• _Задания_:
1 – Объясните по фрагменту текста, зачем общество дает манипулируемому существу, помимо хлеба земного, разрешение на контролируемый грех и веселье детских песенок.
2 – Что фрагмент текста приводит как пример веселья детских песенок?

5. Предложенная дилемма, если ее принять всерьез, означает крах всей антропологической модели левых сил Запада. Человек в ней представлен как стерильный продукт манипуляции, лишенный всякой личной свободы воли. Это — модель, взятая у крайнего бихевиоризма, проникнутого механицизмом и детерминизмом, представляющего человека марионеткой, дергающей
Если такова, в действительности, антропология социал-демократии, то был прав Достоевский, когда, наблюдая эволюцию западного современного общества, предвидел именно это — превращение человека в манипулируемое существо. Чтобы это существо не скучало, это общество дает ему, кроме хлеба земного, разрешение на контролируемый грех (подобно тому как на Западе государство субсидирует продажу презервативов) и веселье детских песенок (вроде голливудского популярного кино). Это именно те три вещи, ради которых лидер Социнтерна якобы согласен пожертвовать свою жизнь нью-йоркским хулиганам. Вернее сказать, приглашает сделать это свою духовную паству76.

• _Набор записей_:
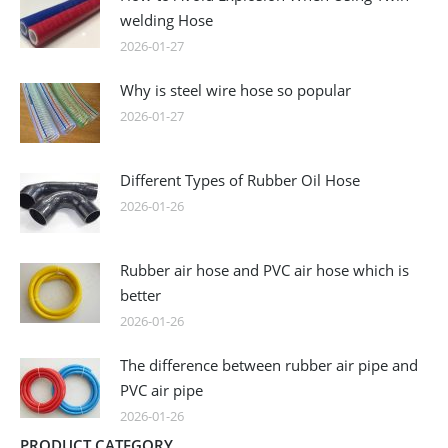
welding Hose
2026-01-27
Why is steel wire hose so popular
2026-01-27
Different Types of Rubber Oil Hose
2026-01-26
Rubber air hose and PVC air hose which is
better
2026-01-26
The difference between rubber air pipe and
PVC air pipe
2026-01-26
PRODUCT CATEGORY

• _Ответы к заданиям_:
1 – Общество дает ему это, чтобы оно не скучало.

2 – Голливудское популярное кино.